Directions for this task: Set all of the entries down again precisely as they are written.

Transcribed page contents
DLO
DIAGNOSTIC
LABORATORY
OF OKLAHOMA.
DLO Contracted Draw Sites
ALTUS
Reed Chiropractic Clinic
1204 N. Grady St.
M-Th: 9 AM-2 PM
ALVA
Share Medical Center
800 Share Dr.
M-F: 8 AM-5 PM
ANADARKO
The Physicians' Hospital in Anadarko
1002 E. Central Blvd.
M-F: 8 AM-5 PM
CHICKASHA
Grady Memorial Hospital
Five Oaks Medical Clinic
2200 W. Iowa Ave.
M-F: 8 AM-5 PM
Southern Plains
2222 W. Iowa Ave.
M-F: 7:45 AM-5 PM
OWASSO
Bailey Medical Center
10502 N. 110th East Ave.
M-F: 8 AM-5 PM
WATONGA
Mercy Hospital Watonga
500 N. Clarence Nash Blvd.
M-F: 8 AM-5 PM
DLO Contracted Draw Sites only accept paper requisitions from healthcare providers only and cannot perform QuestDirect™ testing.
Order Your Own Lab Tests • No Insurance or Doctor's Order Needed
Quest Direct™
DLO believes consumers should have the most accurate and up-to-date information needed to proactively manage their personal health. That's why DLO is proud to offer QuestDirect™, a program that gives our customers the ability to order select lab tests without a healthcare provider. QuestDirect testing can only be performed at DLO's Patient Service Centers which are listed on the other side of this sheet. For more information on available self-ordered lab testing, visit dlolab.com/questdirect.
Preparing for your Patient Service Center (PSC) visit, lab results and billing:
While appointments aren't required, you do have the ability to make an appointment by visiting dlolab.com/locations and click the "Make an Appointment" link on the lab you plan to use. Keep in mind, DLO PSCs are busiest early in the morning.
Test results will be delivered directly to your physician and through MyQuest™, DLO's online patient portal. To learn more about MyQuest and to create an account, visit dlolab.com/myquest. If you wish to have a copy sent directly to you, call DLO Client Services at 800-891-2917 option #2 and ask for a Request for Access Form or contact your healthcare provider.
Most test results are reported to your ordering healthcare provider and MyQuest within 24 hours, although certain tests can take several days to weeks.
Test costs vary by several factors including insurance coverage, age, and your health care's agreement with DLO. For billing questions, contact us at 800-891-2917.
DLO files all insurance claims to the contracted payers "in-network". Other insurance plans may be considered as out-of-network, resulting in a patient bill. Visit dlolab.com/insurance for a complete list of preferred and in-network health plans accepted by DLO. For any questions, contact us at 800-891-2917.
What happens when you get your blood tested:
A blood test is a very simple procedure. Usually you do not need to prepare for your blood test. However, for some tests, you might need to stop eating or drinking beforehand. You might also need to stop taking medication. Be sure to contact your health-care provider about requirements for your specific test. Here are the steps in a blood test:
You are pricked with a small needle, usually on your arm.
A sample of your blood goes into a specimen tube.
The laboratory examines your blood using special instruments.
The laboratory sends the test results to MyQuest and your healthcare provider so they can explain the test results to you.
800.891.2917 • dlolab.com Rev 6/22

Response:
DLO
DIAGNOSTIC
LABORATORY
OF OKLAHOMA.
DLO Contracted Draw Sites
ALTUS
Reed Chiropractic Clinic
1204 N. Grady St.
M-Th: 9 AM-2 PM
ALVA
Share Medical Center
800 Share Dr.
M-F: 8 AM-5 PM
ANADARKO
The Physicians' Hospital in Anadarko
1002 E. Central Blvd.
M-F: 8 AM-5 PM
CHICKASHA
Grady Memorial Hospital
Five Oaks Medical Clinic
2200 W. Iowa Ave.
M-F: 8 AM-5 PM
Southern Plains
2222 W. Iowa Ave.
M-F: 7:45 AM-5 PM
OWASSO
Bailey Medical Center
10502 N. 110th East Ave.
M-F: 8 AM-5 PM
WATONGA
Mercy Hospital Watonga
500 N. Clarence Nash Blvd.
M-F: 8 AM-5 PM
DLO Contracted Draw Sites only accept paper requisitions from healthcare providers only and cannot perform QuestDirect™ testing.
Order Your Own Lab Tests • No Insurance or Doctor's Order Needed
Quest Direct™
DLO believes consumers should have the most accurate and up-to-date information needed to proactively manage their personal health. That's why DLO is proud to offer QuestDirect™, a program that gives our customers the ability to order select lab tests without a healthcare provider. QuestDirect testing can only be performed at DLO's Patient Service Centers which are listed on the other side of this sheet. For more information on available self-ordered lab testing, visit dlolab.com/questdirect.
Preparing for your Patient Service Center (PSC) visit, lab results and billing:
While appointments aren't required, you do have the ability to make an appointment by visiting dlolab.com/locations and click the "Make an Appointment" link on the lab you plan to use. Keep in mind, DLO PSCs are busiest early in the morning.
Test results will be delivered directly to your physician and through MyQuest™, DLO's online patient portal. To learn more about MyQuest and to create an account, visit dlolab.com/myquest. If you wish to have a copy sent directly to you, call DLO Client Services at 800-891-2917 option #2 and ask for a Request for Access Form or contact your healthcare provider.
Most test results are reported to your ordering healthcare provider and MyQuest within 24 hours, although certain tests can take several days to weeks.
Test costs vary by several factors including insurance coverage, age, and your health care's agreement with DLO. For billing questions, contact us at 800-891-2917.
DLO files all insurance claims to the contracted payers "in-network". Other insurance plans may be considered as out-of-network, resulting in a patient bill. Visit dlolab.com/insurance for a complete list of preferred and in-network health plans accepted by DLO. For any questions, contact us at 800-891-2917.
What happens when you get your blood tested:
A blood test is a very simple procedure. Usually you do not need to prepare for your blood test. However, for some tests, you might need to stop eating or drinking beforehand. You might also need to stop taking medication. Be sure to contact your health-care provider about requirements for your specific test. Here are the steps in a blood test:
You are pricked with a small needle, usually on your arm.
A sample of your blood goes into a specimen tube.
The laboratory examines your blood using special instruments.
The laboratory sends the test results to MyQuest and your healthcare provider so they can explain the test results to you.
800.891.2917 • dlolab.com Rev 6/22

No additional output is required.